Trecho extraído:

>>>>

Professor Whitson Ribeiro da Rocha


I)                   DEFINIÇÕES

Na etimologia da palavra é a “ciência de Deus”. Em sentido abrangente é todo discurso sobre Deus.
Algumas definições:
1)      “Ciência que trata de Deus e suas relações com os homens”  G. H. Lacy (Introducción a la Teologia Sistemática, p. 19).
2)      “Teologia é o estudo, a análise e a declaração cuidadosa e sistemática da doutrina cristã”  Millard Erickson (Introdução à Teologia Sistemática)
3)      “Conhecimento dos fatos a respeito de Deus e sua relação com o mundo e a apresentação em uma unidade racional como um sistema orgânico”   R. J. Sturz (apostila)
4)      “Teologia sistemática é qualquer estudo que responda à pergunta ‘o que a Bíblia como um todo nos ensina hoje?’ acerca de qualquer assunto”   W. Grudem (Teologia Sistemática, p. 1)
5)      “Teologia cristã é o estudo da revelação de Deus que foi oferecida aos homens mediante Jesus Cristo”  Whitson Rocha

II)                DIVISÕES DE ESTUDO DA TEOLOGIA

Para fins de estudo podemos dividir a teologia em algumas áreas:
Teologia Sistemática: tentativa de elaborar um sistema que unifica dados bíblicos, filosóficos, místicos e outros. Usa os materiais que encontramos na Bíblia, filosofia, ciências humanas, ciências físicas e na história. A fonte principal é a Bíblia.

Teologia Bíblica: uma análise exegética da Bíblia com a finalidade de descobrir a filosofia e o ensino subjacentes do texto a partir de cada autor bíblico individualmente ou de autores comuns a determinada parte ou assunto.

<<<<

Seção de dados:
>>>>

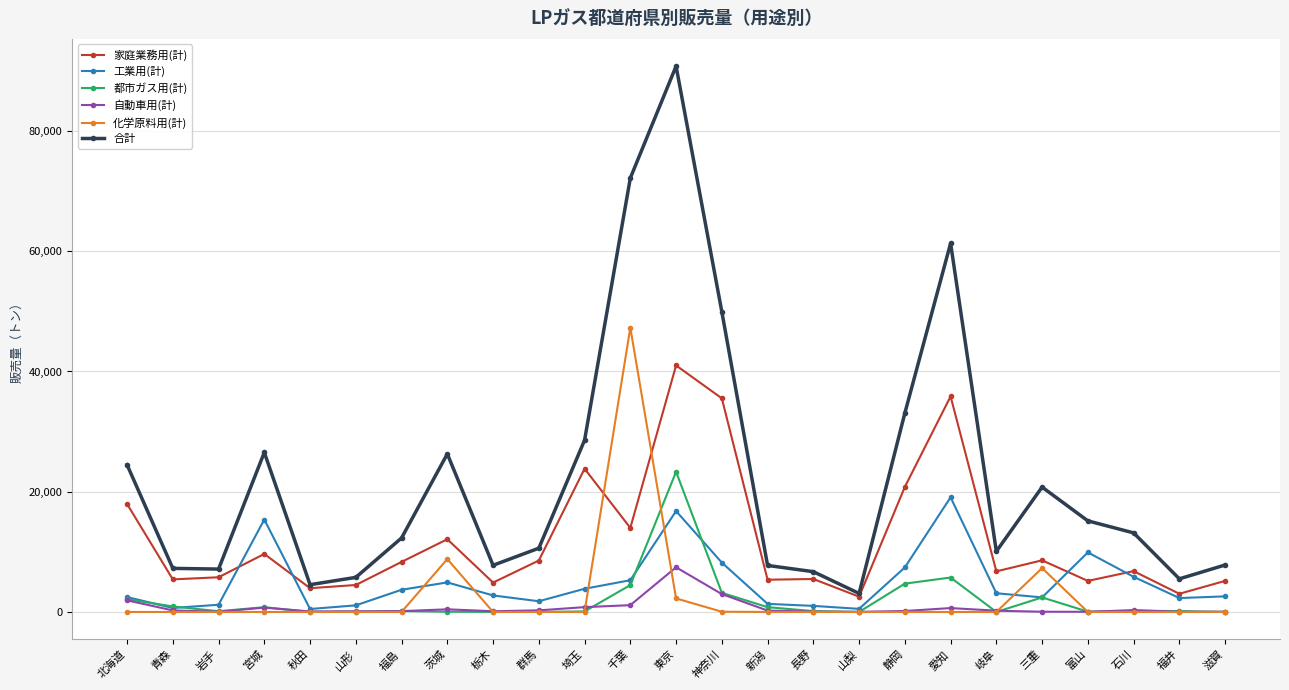

At which category is the sum across all series the highest?

東京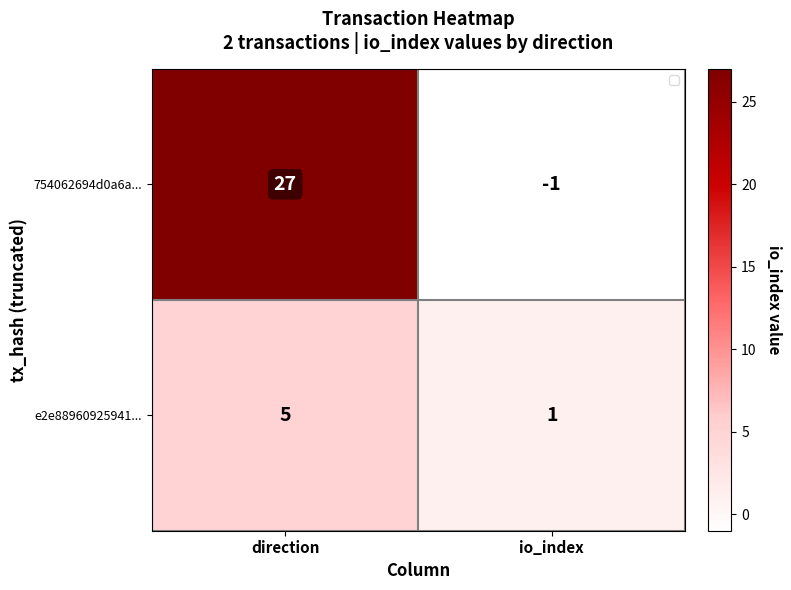

Which category has the lowest value across all series?

io_index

<<<<

Tarefa proposta:
Substitua "tentativa" por "esforço" e reescreva o trecho do texto sobre teologia que começa em "Para fins de" e termina em "é a Bíblia.".

Resposta:
Para fins de estudo podemos dividir a teologia em algumas áreas:
Teologia Sistemática: esforço de elaborar um sistema que unifica dados bíblicos, filosóficos, místicos e outros. Usa os materiais que encontramos na Bíblia, filosofia, ciências humanas, ciências físicas e na história. A fonte principal é a Bíblia.